» **TASK GOAL**
Change each "chart" to "graph" in the entries below, and leave everything else as it is.

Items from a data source
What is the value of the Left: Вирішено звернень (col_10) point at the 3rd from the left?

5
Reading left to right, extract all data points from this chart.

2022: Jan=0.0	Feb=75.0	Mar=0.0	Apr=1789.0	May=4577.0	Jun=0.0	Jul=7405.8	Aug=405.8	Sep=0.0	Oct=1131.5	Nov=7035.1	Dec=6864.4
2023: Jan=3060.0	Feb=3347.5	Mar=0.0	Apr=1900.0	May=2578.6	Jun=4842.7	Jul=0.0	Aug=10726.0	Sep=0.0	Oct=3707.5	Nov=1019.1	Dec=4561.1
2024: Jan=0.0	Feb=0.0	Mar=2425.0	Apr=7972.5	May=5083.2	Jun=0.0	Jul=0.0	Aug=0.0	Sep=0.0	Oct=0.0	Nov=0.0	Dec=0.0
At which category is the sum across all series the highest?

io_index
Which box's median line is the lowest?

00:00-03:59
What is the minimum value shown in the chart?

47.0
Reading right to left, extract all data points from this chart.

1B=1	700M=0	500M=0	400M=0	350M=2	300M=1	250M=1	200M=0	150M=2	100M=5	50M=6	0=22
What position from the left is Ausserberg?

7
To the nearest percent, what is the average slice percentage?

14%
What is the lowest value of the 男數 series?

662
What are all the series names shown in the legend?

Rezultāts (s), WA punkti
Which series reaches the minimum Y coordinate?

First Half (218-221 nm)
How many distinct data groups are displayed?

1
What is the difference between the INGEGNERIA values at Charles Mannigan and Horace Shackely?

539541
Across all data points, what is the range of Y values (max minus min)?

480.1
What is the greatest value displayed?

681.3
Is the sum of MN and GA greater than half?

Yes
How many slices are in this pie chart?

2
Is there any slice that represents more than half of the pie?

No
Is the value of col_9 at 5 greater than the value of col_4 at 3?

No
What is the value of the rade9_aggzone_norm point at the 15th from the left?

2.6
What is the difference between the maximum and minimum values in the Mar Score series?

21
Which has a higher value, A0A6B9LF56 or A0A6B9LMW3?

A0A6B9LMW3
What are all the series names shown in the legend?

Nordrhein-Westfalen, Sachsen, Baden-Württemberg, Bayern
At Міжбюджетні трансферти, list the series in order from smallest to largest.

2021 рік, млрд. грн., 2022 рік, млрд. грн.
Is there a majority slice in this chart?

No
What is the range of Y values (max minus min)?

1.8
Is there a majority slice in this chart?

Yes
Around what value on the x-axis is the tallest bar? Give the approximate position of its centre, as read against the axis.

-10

» **WRITTEN ANSWER**
What is the value of the Left: Вирішено звернень (col_10) point at the 3rd from the left?

5
Reading left to right, extract all data points from this graph.

2022: Jan=0.0	Feb=75.0	Mar=0.0	Apr=1789.0	May=4577.0	Jun=0.0	Jul=7405.8	Aug=405.8	Sep=0.0	Oct=1131.5	Nov=7035.1	Dec=6864.4
2023: Jan=3060.0	Feb=3347.5	Mar=0.0	Apr=1900.0	May=2578.6	Jun=4842.7	Jul=0.0	Aug=10726.0	Sep=0.0	Oct=3707.5	Nov=1019.1	Dec=4561.1
2024: Jan=0.0	Feb=0.0	Mar=2425.0	Apr=7972.5	May=5083.2	Jun=0.0	Jul=0.0	Aug=0.0	Sep=0.0	Oct=0.0	Nov=0.0	Dec=0.0
At which category is the sum across all series the highest?

io_index
Which box's median line is the lowest?

00:00-03:59
What is the minimum value shown in the graph?

47.0
Reading right to left, extract all data points from this graph.

1B=1	700M=0	500M=0	400M=0	350M=2	300M=1	250M=1	200M=0	150M=2	100M=5	50M=6	0=22
What position from the left is Ausserberg?

7
To the nearest percent, what is the average slice percentage?

14%
What is the lowest value of the 男數 series?

662
What are all the series names shown in the legend?

Rezultāts (s), WA punkti
Which series reaches the minimum Y coordinate?

First Half (218-221 nm)
How many distinct data groups are displayed?

1
What is the difference between the INGEGNERIA values at Charles Mannigan and Horace Shackely?

539541
Across all data points, what is the range of Y values (max minus min)?

480.1
What is the greatest value displayed?

681.3
Is the sum of MN and GA greater than half?

Yes
How many slices are in this pie graph?

2
Is there any slice that represents more than half of the pie?

No
Is the value of col_9 at 5 greater than the value of col_4 at 3?

No
What is the value of the rade9_aggzone_norm point at the 15th from the left?

2.6
What is the difference between the maximum and minimum values in the Mar Score series?

21
Which has a higher value, A0A6B9LF56 or A0A6B9LMW3?

A0A6B9LMW3
What are all the series names shown in the legend?

Nordrhein-Westfalen, Sachsen, Baden-Württemberg, Bayern
At Міжбюджетні трансферти, list the series in order from smallest to largest.

2021 рік, млрд. грн., 2022 рік, млрд. грн.
Is there a majority slice in this graph?

No
What is the range of Y values (max minus min)?

1.8
Is there a majority slice in this graph?

Yes
Around what value on the x-axis is the tallest bar? Give the approximate position of its centre, as read against the axis.

-10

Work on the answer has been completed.